Problem statement
Scan the entries for the word "ProjectId", and copy every line where it appears.

Input
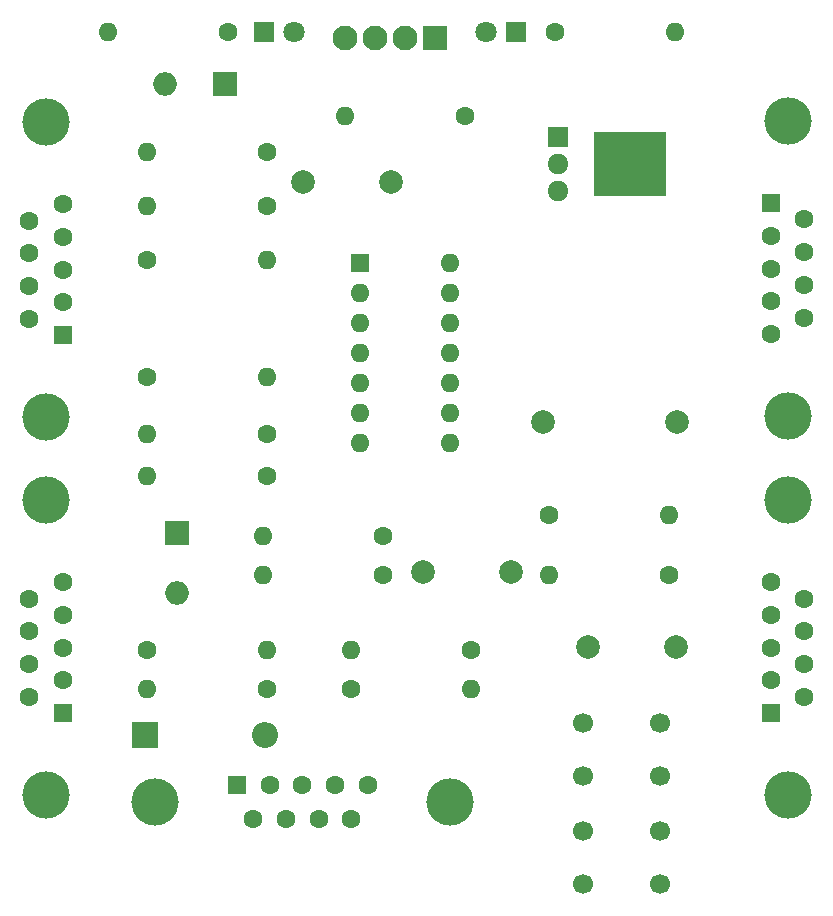
<source format=gbr>
G04 #@! TF.GenerationSoftware,KiCad,Pcbnew,5.1.6-c6e7f7d~87~ubuntu20.04.1*
G04 #@! TF.CreationDate,2020-09-09T20:55:58-04:00*
G04 #@! TF.ProjectId,CB3,4342332e-6b69-4636-9164-5f7063625858,rev?*
G04 #@! TF.SameCoordinates,Original*
G04 #@! TF.FileFunction,Soldermask,Top*
G04 #@! TF.FilePolarity,Negative*
%FSLAX46Y46*%
G04 Gerber Fmt 4.6, Leading zero omitted, Abs format (unit mm)*
G04 Created by KiCad (PCBNEW 5.1.6-c6e7f7d~87~ubuntu20.04.1) date 2020-09-09 20:55:58*
%MOMM*%
%LPD*%
G01*
G04 APERTURE LIST*
%ADD10O,1.800000X1.714500*%
%ADD11R,1.800000X1.714500*%
%ADD12R,6.200000X5.500000*%
%ADD13C,2.000000*%
%ADD14O,1.600000X1.600000*%
%ADD15C,1.600000*%
%ADD16C,1.800000*%
%ADD17R,1.800000X1.800000*%
%ADD18O,2.000000X2.000000*%
%ADD19R,2.000000X2.000000*%
%ADD20O,2.200000X2.200000*%
%ADD21R,2.200000X2.200000*%
%ADD22R,1.600000X1.600000*%
%ADD23C,4.000000*%
%ADD24C,2.100000*%
%ADD25R,2.100000X2.100000*%
%ADD26C,1.700000*%
G04 APERTURE END LIST*
D10*
X128270000Y-55372000D03*
X128270000Y-53086000D03*
D11*
X128270000Y-50800000D03*
D12*
X134343333Y-53086000D03*
D13*
X138400000Y-74930000D03*
X127000000Y-74930000D03*
X138310000Y-93980000D03*
X130810000Y-93980000D03*
X114180000Y-54610000D03*
X106680000Y-54610000D03*
X124340000Y-87630000D03*
X116840000Y-87630000D03*
D14*
X138176000Y-41910000D03*
D15*
X128016000Y-41910000D03*
D14*
X90170000Y-41910000D03*
D15*
X100330000Y-41910000D03*
D16*
X122174000Y-41910000D03*
D17*
X124714000Y-41910000D03*
D16*
X105918000Y-41910000D03*
D17*
X103378000Y-41910000D03*
D18*
X94996000Y-46278800D03*
D19*
X100076000Y-46278800D03*
D20*
X103460000Y-101400000D03*
D21*
X93300000Y-101400000D03*
D18*
X96000000Y-89380000D03*
D19*
X96000000Y-84300000D03*
D22*
X86360000Y-67564000D03*
D15*
X86360000Y-64794000D03*
X86360000Y-62024000D03*
X86360000Y-59254000D03*
X86360000Y-56484000D03*
X83520000Y-66179000D03*
X83520000Y-63409000D03*
X83520000Y-60639000D03*
X83520000Y-57869000D03*
D23*
X84940000Y-49524000D03*
X84940000Y-74524000D03*
D22*
X146304000Y-56388000D03*
D15*
X146304000Y-59158000D03*
X146304000Y-61928000D03*
X146304000Y-64698000D03*
X146304000Y-67468000D03*
X149144000Y-57773000D03*
X149144000Y-60543000D03*
X149144000Y-63313000D03*
X149144000Y-66083000D03*
D23*
X147724000Y-74428000D03*
X147724000Y-49428000D03*
D22*
X111506000Y-61468000D03*
D14*
X119126000Y-76708000D03*
X111506000Y-64008000D03*
X119126000Y-74168000D03*
X111506000Y-66548000D03*
X119126000Y-71628000D03*
X111506000Y-69088000D03*
X119126000Y-69088000D03*
X111506000Y-71628000D03*
X119126000Y-66548000D03*
X111506000Y-74168000D03*
X119126000Y-64008000D03*
X111506000Y-76708000D03*
X119126000Y-61468000D03*
D24*
X110236000Y-42418000D03*
X112776000Y-42418000D03*
X115316000Y-42418000D03*
D25*
X117856000Y-42418000D03*
D26*
X130406000Y-100402000D03*
X136906000Y-100402000D03*
X130406000Y-104902000D03*
X136906000Y-104902000D03*
X130406000Y-109546000D03*
X136906000Y-109546000D03*
X130406000Y-114046000D03*
X136906000Y-114046000D03*
D14*
X137668000Y-82804000D03*
D15*
X127508000Y-82804000D03*
D14*
X127508000Y-87884000D03*
D15*
X137668000Y-87884000D03*
D14*
X110236000Y-49022000D03*
D15*
X120396000Y-49022000D03*
D14*
X120904000Y-97536000D03*
D15*
X110744000Y-97536000D03*
D14*
X93472000Y-52070000D03*
D15*
X103632000Y-52070000D03*
D14*
X103632000Y-61214000D03*
D15*
X93472000Y-61214000D03*
D14*
X93472000Y-56642000D03*
D15*
X103632000Y-56642000D03*
D14*
X93472000Y-97536000D03*
D15*
X103632000Y-97536000D03*
D14*
X110744000Y-94234000D03*
D15*
X120904000Y-94234000D03*
D14*
X103632000Y-71120000D03*
D15*
X93472000Y-71120000D03*
D14*
X93472000Y-75946000D03*
D15*
X103632000Y-75946000D03*
D14*
X93472000Y-79502000D03*
D15*
X103632000Y-79502000D03*
D14*
X103632000Y-94234000D03*
D15*
X93472000Y-94234000D03*
D14*
X103272000Y-87884000D03*
D15*
X113432000Y-87884000D03*
D14*
X103272000Y-84582000D03*
D15*
X113432000Y-84582000D03*
D22*
X146304000Y-99568000D03*
D15*
X146304000Y-96798000D03*
X146304000Y-94028000D03*
X146304000Y-91258000D03*
X146304000Y-88488000D03*
X149144000Y-98183000D03*
X149144000Y-95413000D03*
X149144000Y-92643000D03*
X149144000Y-89873000D03*
D23*
X147724000Y-106528000D03*
X147724000Y-81528000D03*
D22*
X101092000Y-105664000D03*
D15*
X103862000Y-105664000D03*
X106632000Y-105664000D03*
X109402000Y-105664000D03*
X112172000Y-105664000D03*
X102477000Y-108504000D03*
X105247000Y-108504000D03*
X108017000Y-108504000D03*
X110787000Y-108504000D03*
D23*
X94132000Y-107084000D03*
X119132000Y-107084000D03*
D22*
X86360000Y-99568000D03*
D15*
X86360000Y-96798000D03*
X86360000Y-94028000D03*
X86360000Y-91258000D03*
X86360000Y-88488000D03*
X83520000Y-98183000D03*
X83520000Y-95413000D03*
X83520000Y-92643000D03*
X83520000Y-89873000D03*
D23*
X84940000Y-81528000D03*
X84940000Y-106528000D03*
M02*

</source>
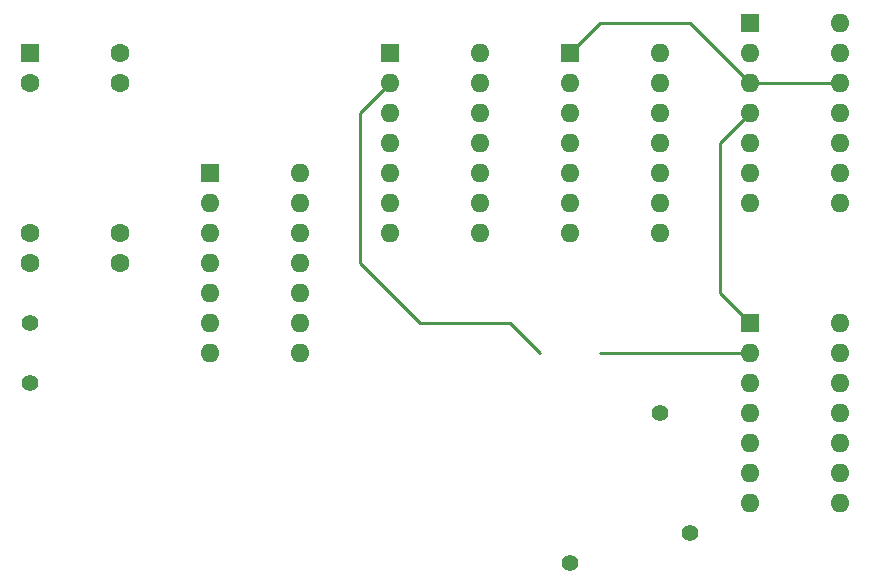
<source format=gbr>
%TF.GenerationSoftware,KiCad,Pcbnew,7.0.1*%
%TF.CreationDate,2023-04-06T21:38:10+03:00*%
%TF.ProjectId,BSPD,42535044-2e6b-4696-9361-645f70636258,rev?*%
%TF.SameCoordinates,Original*%
%TF.FileFunction,Copper,L2,Bot*%
%TF.FilePolarity,Positive*%
%FSLAX46Y46*%
G04 Gerber Fmt 4.6, Leading zero omitted, Abs format (unit mm)*
G04 Created by KiCad (PCBNEW 7.0.1) date 2023-04-06 21:38:10*
%MOMM*%
%LPD*%
G01*
G04 APERTURE LIST*
%TA.AperFunction,ComponentPad*%
%ADD10C,1.400000*%
%TD*%
%TA.AperFunction,ComponentPad*%
%ADD11R,1.600000X1.600000*%
%TD*%
%TA.AperFunction,ComponentPad*%
%ADD12O,1.600000X1.600000*%
%TD*%
%TA.AperFunction,ComponentPad*%
%ADD13C,1.600000*%
%TD*%
%TA.AperFunction,Conductor*%
%ADD14C,0.250000*%
%TD*%
G04 APERTURE END LIST*
D10*
%TO.P,TP5,1,1*%
%TO.N,Net-(R14-Pad2)*%
X71120000Y-58420000D03*
%TD*%
%TO.P,TP4,1,1*%
%TO.N,Net-(C1-Pad2)*%
X60960000Y-60960000D03*
%TD*%
%TO.P,TP3,1,1*%
%TO.N,Net-(U2B-+)*%
X15240000Y-45720000D03*
%TD*%
%TO.P,TP2,1,1*%
%TO.N,Net-(R11-Pad1)*%
X68580000Y-48260000D03*
%TD*%
%TO.P,TP1,1,1*%
%TO.N,Net-(U2A-+)*%
X15240000Y-40640000D03*
%TD*%
D11*
%TO.P,U1,1,CLK*%
%TO.N,unconnected-(U1-CLK-Pad1)*%
X76200000Y-15240000D03*
D12*
%TO.P,U1,2,PR*%
%TO.N,unconnected-(U1-PR-Pad2)*%
X76200000Y-17780000D03*
%TO.P,U1,3,CLR*%
%TO.N,Net-(U1-CLR-Pad3)*%
X76200000Y-20320000D03*
%TO.P,U1,4,J*%
%TO.N,Net-(U1-J-Pad4)*%
X76200000Y-22860000D03*
%TO.P,U1,5,VCC*%
%TO.N,VCC*%
X76200000Y-25400000D03*
%TO.P,U1,6,CLK*%
%TO.N,unconnected-(U1-CLK-Pad6)*%
X76200000Y-27940000D03*
%TO.P,U1,7,PR*%
%TO.N,unconnected-(U1-PR-Pad7)*%
X76200000Y-30480000D03*
%TO.P,U1,8,CLR*%
%TO.N,unconnected-(U1-CLR-Pad8)*%
X83820000Y-30480000D03*
%TO.P,U1,9,J*%
%TO.N,unconnected-(U1-J-Pad9)*%
X83820000Y-27940000D03*
%TO.P,U1,10,~{Q}*%
%TO.N,unconnected-(U1-~{Q}-Pad10)*%
X83820000Y-25400000D03*
%TO.P,U1,11,Q*%
%TO.N,unconnected-(U1-Q-Pad11)*%
X83820000Y-22860000D03*
%TO.P,U1,12,K*%
%TO.N,Net-(U1-CLR-Pad3)*%
X83820000Y-20320000D03*
%TO.P,U1,13,GND*%
%TO.N,unconnected-(U1-GND-Pad13)*%
X83820000Y-17780000D03*
%TO.P,U1,14,~{Q}*%
%TO.N,unconnected-(U1-~{Q}-Pad14)*%
X83820000Y-15240000D03*
%TD*%
D11*
%TO.P,U3,1*%
%TO.N,Net-(R5-Pad2)*%
X30480000Y-27940000D03*
D12*
%TO.P,U3,2*%
%TO.N,Net-(R6-Pad2)*%
X30480000Y-30480000D03*
%TO.P,U3,3*%
%TO.N,Net-(D2-A)*%
X30480000Y-33020000D03*
%TO.P,U3,4*%
%TO.N,N/C*%
X30480000Y-35560000D03*
%TO.P,U3,5*%
X30480000Y-38100000D03*
%TO.P,U3,6*%
X30480000Y-40640000D03*
%TO.P,U3,7*%
X30480000Y-43180000D03*
%TO.P,U3,8*%
X38100000Y-43180000D03*
%TO.P,U3,9*%
X38100000Y-40640000D03*
%TO.P,U3,10*%
X38100000Y-38100000D03*
%TO.P,U3,11*%
X38100000Y-35560000D03*
%TO.P,U3,12*%
X38100000Y-33020000D03*
%TO.P,U3,13*%
X38100000Y-30480000D03*
%TO.P,U3,14*%
X38100000Y-27940000D03*
%TD*%
D11*
%TO.P,U4,1*%
%TO.N,Net-(D2-A)*%
X45720000Y-17780000D03*
D12*
%TO.P,U4,2*%
%TO.N,Net-(D1-A)*%
X45720000Y-20320000D03*
%TO.P,U4,3*%
%TO.N,N/C*%
X45720000Y-22860000D03*
%TO.P,U4,4*%
X45720000Y-25400000D03*
%TO.P,U4,5*%
X45720000Y-27940000D03*
%TO.P,U4,6*%
X45720000Y-30480000D03*
%TO.P,U4,7*%
X45720000Y-33020000D03*
%TO.P,U4,8*%
X53340000Y-33020000D03*
%TO.P,U4,9*%
X53340000Y-30480000D03*
%TO.P,U4,10*%
X53340000Y-27940000D03*
%TO.P,U4,11*%
X53340000Y-25400000D03*
%TO.P,U4,12*%
X53340000Y-22860000D03*
%TO.P,U4,13*%
X53340000Y-20320000D03*
%TO.P,U4,14*%
X53340000Y-17780000D03*
%TD*%
D11*
%TO.P,U2,1*%
%TO.N,Net-(R5-Pad2)*%
X15240000Y-17780000D03*
D13*
%TO.P,U2,2,-*%
%TO.N,Net-(U2A--)*%
X15240000Y-20320000D03*
%TO.P,U2,3,+*%
%TO.N,Net-(U2A-+)*%
X15240000Y-33020000D03*
%TO.P,U2,4*%
%TO.N,N/C*%
X15240000Y-35560000D03*
%TO.P,U2,5,+*%
%TO.N,Net-(U2B-+)*%
X22860000Y-35560000D03*
%TO.P,U2,6,-*%
%TO.N,Net-(U2B--)*%
X22860000Y-33020000D03*
%TO.P,U2,7*%
%TO.N,Net-(R6-Pad2)*%
X22860000Y-20320000D03*
%TO.P,U2,8*%
%TO.N,N/C*%
X22860000Y-17780000D03*
%TD*%
D11*
%TO.P,U6,1*%
%TO.N,Net-(U1-J-Pad4)*%
X76200000Y-40640000D03*
D12*
%TO.P,U6,2,-*%
%TO.N,Net-(D1-K)*%
X76200000Y-43180000D03*
%TO.P,U6,3,+*%
%TO.N,Net-(U6A-+)*%
X76200000Y-45720000D03*
%TO.P,U6,4*%
%TO.N,N/C*%
X76200000Y-48260000D03*
%TO.P,U6,5*%
X76200000Y-50800000D03*
%TO.P,U6,6*%
X76200000Y-53340000D03*
%TO.P,U6,7*%
X76200000Y-55880000D03*
%TO.P,U6,8*%
X83820000Y-55880000D03*
%TO.P,U6,9*%
X83820000Y-53340000D03*
%TO.P,U6,10*%
X83820000Y-50800000D03*
%TO.P,U6,11*%
X83820000Y-48260000D03*
%TO.P,U6,12*%
X83820000Y-45720000D03*
%TO.P,U6,13*%
X83820000Y-43180000D03*
%TO.P,U6,14*%
X83820000Y-40640000D03*
%TD*%
D11*
%TO.P,U5,1*%
%TO.N,Net-(U1-CLR-Pad3)*%
X60960000Y-17775000D03*
D12*
%TO.P,U5,2,-*%
%TO.N,Net-(D2-K)*%
X60960000Y-20315000D03*
%TO.P,U5,3,+*%
%TO.N,Net-(U5A-+)*%
X60960000Y-22855000D03*
%TO.P,U5,4*%
%TO.N,N/C*%
X60960000Y-25395000D03*
%TO.P,U5,5*%
X60960000Y-27935000D03*
%TO.P,U5,6*%
X60960000Y-30475000D03*
%TO.P,U5,7*%
X60960000Y-33015000D03*
%TO.P,U5,8*%
X68580000Y-33015000D03*
%TO.P,U5,9*%
X68580000Y-30475000D03*
%TO.P,U5,10*%
X68580000Y-27935000D03*
%TO.P,U5,11*%
X68580000Y-25395000D03*
%TO.P,U5,12*%
X68580000Y-22855000D03*
%TO.P,U5,13*%
X68580000Y-20315000D03*
%TO.P,U5,14*%
X68580000Y-17775000D03*
%TD*%
D14*
%TO.N,Net-(D1-A)*%
X55880000Y-40640000D02*
X58420000Y-43180000D01*
X48260000Y-40640000D02*
X55880000Y-40640000D01*
X45720000Y-20320000D02*
X43180000Y-22860000D01*
X43180000Y-35560000D02*
X48260000Y-40640000D01*
X43180000Y-22860000D02*
X43180000Y-35560000D01*
%TO.N,Net-(D1-K)*%
X76200000Y-43180000D02*
X71120000Y-43180000D01*
X71120000Y-43180000D02*
X63500000Y-43180000D01*
%TO.N,Net-(U1-CLR-Pad3)*%
X60965000Y-17775000D02*
X63500000Y-15240000D01*
X76200000Y-20320000D02*
X83820000Y-20320000D01*
X63500000Y-15240000D02*
X71120000Y-15240000D01*
X60960000Y-17775000D02*
X60965000Y-17775000D01*
X71120000Y-15240000D02*
X76200000Y-20320000D01*
%TO.N,Net-(U1-J-Pad4)*%
X73660000Y-25400000D02*
X73660000Y-38100000D01*
X73660000Y-38100000D02*
X76200000Y-40640000D01*
X76200000Y-22860000D02*
X73660000Y-25400000D01*
%TD*%
M02*

</source>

Exercise answer
G04 #@! TF.ProjectId,CB3,4342332e-6b69-4636-9164-5f7063625858,rev?*
%TF.ProjectId,BSPD,42535044-2e6b-4696-9361-645f70636258,rev?*%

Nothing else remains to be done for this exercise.